Fliegen und fliegen lassen

06.02.2012, 16:00 Uhr
Fliegen und fliegen lassen

Gleich passiert etwas Schlimmes. Der Flieger überschlägt sich, trudelt, hüpft. Doch statt das Weite zu suchen, jauchzen die Umherstehenden und zeigen begeistert auf den Modellhubschrauber, der — wie um den Triumph auszukosten — jetzt wiegend Schlaufen fliegt. „Toll, was die Technik heute kann“, sagt Daniele Ruini und senkt das Smartphone, mit dem er das Manöver eines Kollegen gefilmt hat. Der Italiener, der für die Firma „Radio Kontrol“ auf der Spielwarenmesse vertreten ist, schwärmt für die Modelle. Vom zwölf Zentimeter kleinen Heli, der sich mit leisem Surren über die Köpfe der Händler schraubt, bis hin zum Kraftprotz, der an einem Unterbau Kameras etwa fürs italienische Fernsehen über Großereignisse fliegt — das Unternehmen aus der Nähe von Bologna versorgt die überwiegend großen Spielkinder mit allem. Sofern sie dafür zahlen: Bis zu 9000 € kostet der Align Trex 600 mit seinem Propellerdurchmesser von 1,45 Metern.

Fliegen und fliegen lassen

© Stefan Hippel

Was die Modellflugfans, die den Stand passieren, Staunen lässt, verursacht ein paar Gänge weiter spöttisches Schmunzeln. Hier lässt man nicht fliegen, hier fliegt man selbst. Und das mit über 15 Quadratmetern reißfestem Nylon überm Kopf. Die Rede ist vom Kiten. Nie gehört? Besonders sportlichen, zumeist jungen Leuten gilt der rasante Ritt unter dem Schirm eines Lenkdrachen als neuer Trendsport. Das Gute ist, dass er zu Land und zu Wasser ausgeführt werden kann.

Hinaus aufs Meer

„Momentan braucht man nicht nach Norwegen zu fahren, um optimale Bedingungen fürs Kiten zu finden“, sagt Jan Hendrik Junker, Produktmanager von HQ powerkites.de. Die verschneiten Ebenen, die auch in Franken teils bis an den Horizont unbebaut sind, sind optimal, um sich mit einer Art Snowboard unter den Drachen zu spannen und sich dank der Kraft des Windes mit bis zu 80 Kilometern pro Stunde über Äcker und Wiesen tragen zu lassen. Sprünge, Flugeinlagen, bloßes Tempo — mit Helm, Rücken- und Knieschützern ein Spaß für Trainierte. Gut 500 € kostet die Grundausrüstung.

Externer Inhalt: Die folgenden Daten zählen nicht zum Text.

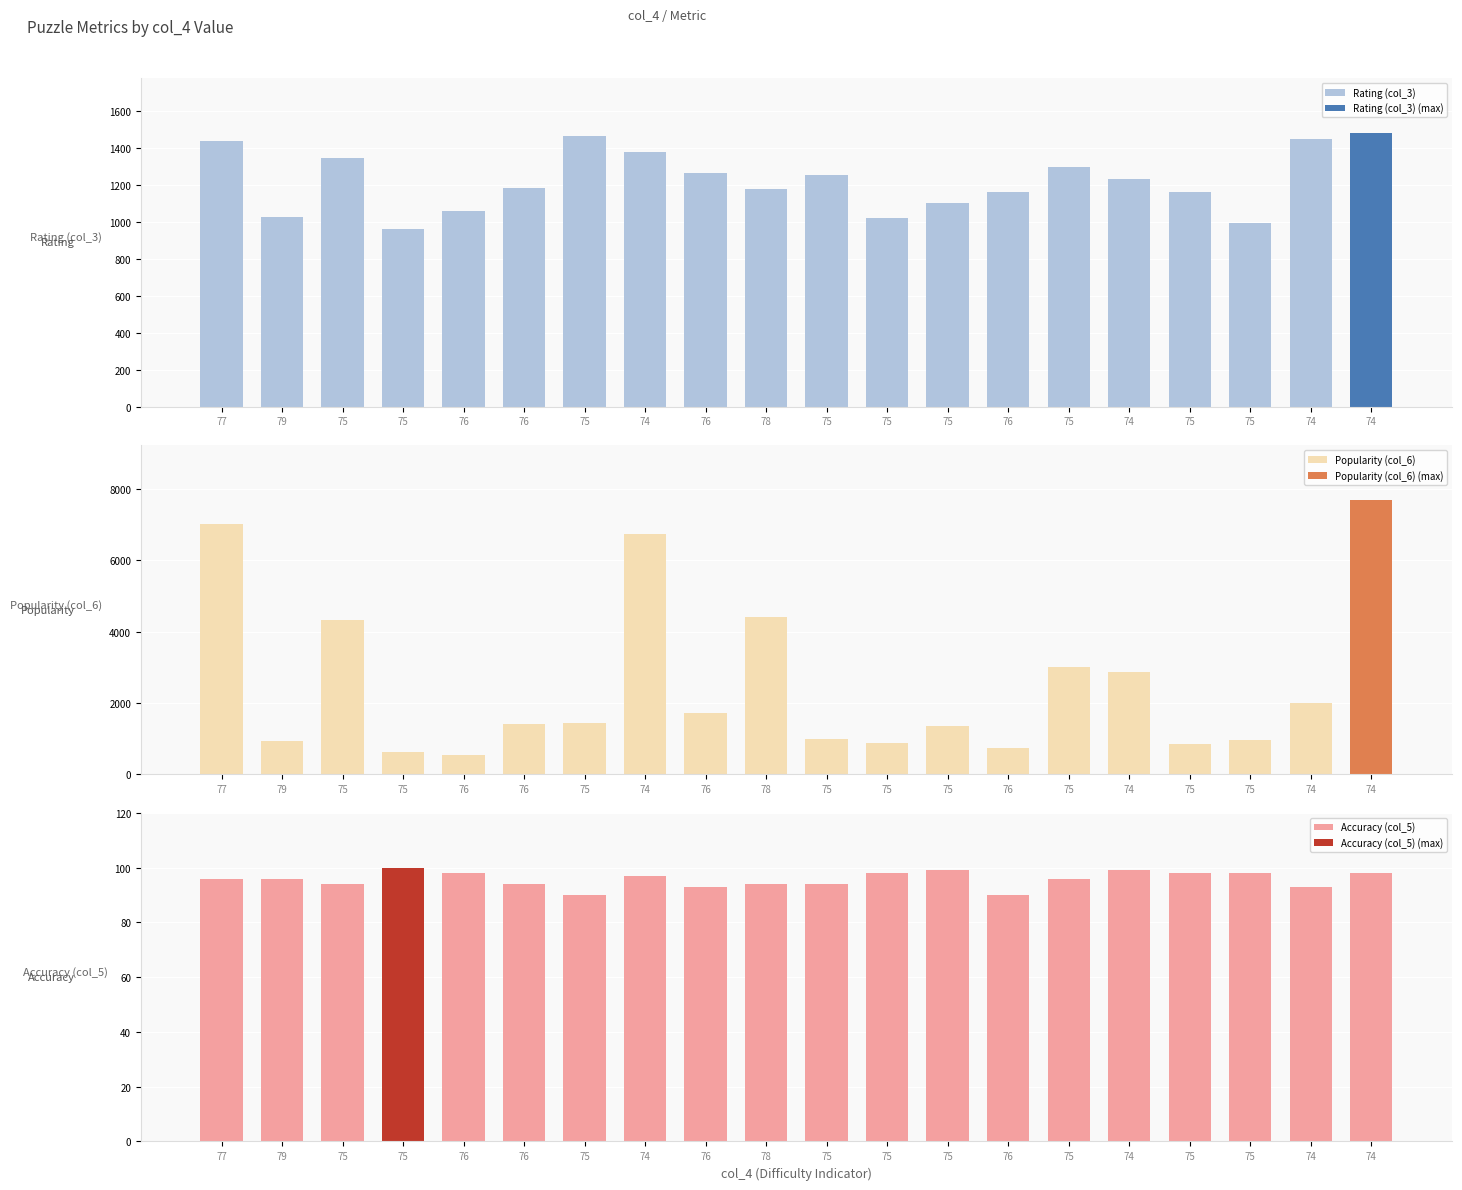

Reading left to right, transcribe all the data shown in this chart.

Rating (col_3): 77=1441	79=1026	75=1350	75=964	76=1062	76=1186	75=1465	74=1382	76=1268	78=1180	75=1257	75=1021	75=1106	76=1165	75=1300	74=1231	75=1164	75=994	74=1448	74=1484
Popularity (col_6): 77=7017	79=936	75=4319	75=633	76=531	76=1406	75=1447	74=6750	76=1721	78=4398	75=975	75=882	75=1353	76=743	75=3003	74=2872	75=835	75=970	74=1998	74=7693
Accuracy (col_5): 77=96	79=96	75=94	75=100	76=98	76=94	75=90	74=97	76=93	78=94	75=94	75=98	75=99	76=90	75=96	74=99	75=98	75=98	74=93	74=98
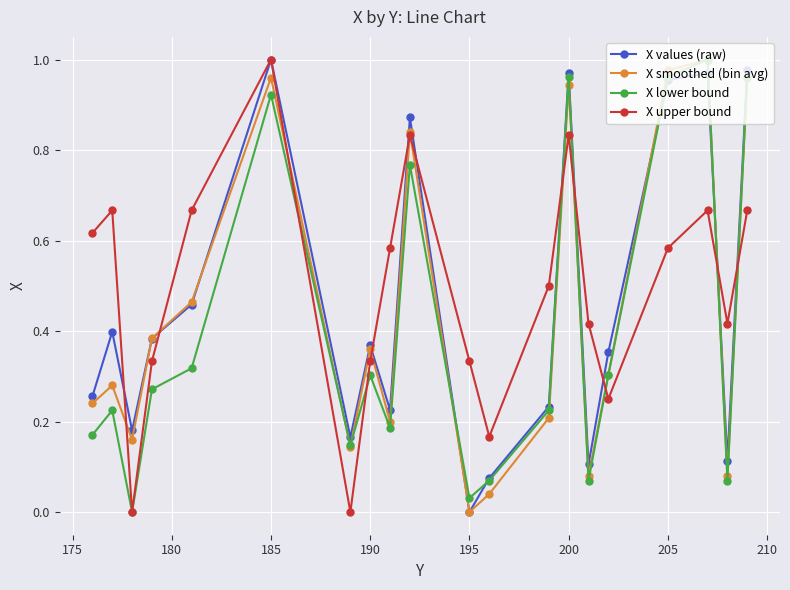

How many lines are shown in the chart?

4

Langweilig? Es geht noch schneller — und gefährlicher. Mit einem kleinen Wagen, einem sogenannten Dreirad-Buggy, können Fans die steife Seebrise nutzen und sich über den Strand ziehen lassen. Oder per Surfboard gleich zum Herren der Wellen werden. Aber Vorsicht: Hier sollte vorher unbedingt ein Kurs absolviert werden. Wenn man als Untrainierter von Leinen eingewickelt im Wasser landet oder mit rasender Geschwindigkeit aufs offene Meer hinausrast, hört der Spaß auf.

Wer lieber fliegen lässt, als selbst abzuheben, kann eine Halle weiter auf eine jahrtausendealte Tradition zurückgreifen. Denn auch Bumerangs, mit denen die Aborigines früher angeblich Kängurus gejagt haben und deren ältestes Exemplar 23000 Jahre alt sein soll, werden präsentiert. „Dieser Sport ist zeitlos schön“, sagt Joachim Pott vom Karlsruher Jonglierbedarf Henrys. Und: sollte doch einmal Langeweile aufkommen, rät er, sich selbst einmal am Bau eines Wurfgeräts zu versuchen. Denn einem Stück Holz das Fliegen beizubringen, sei die ultimative Herausforderung.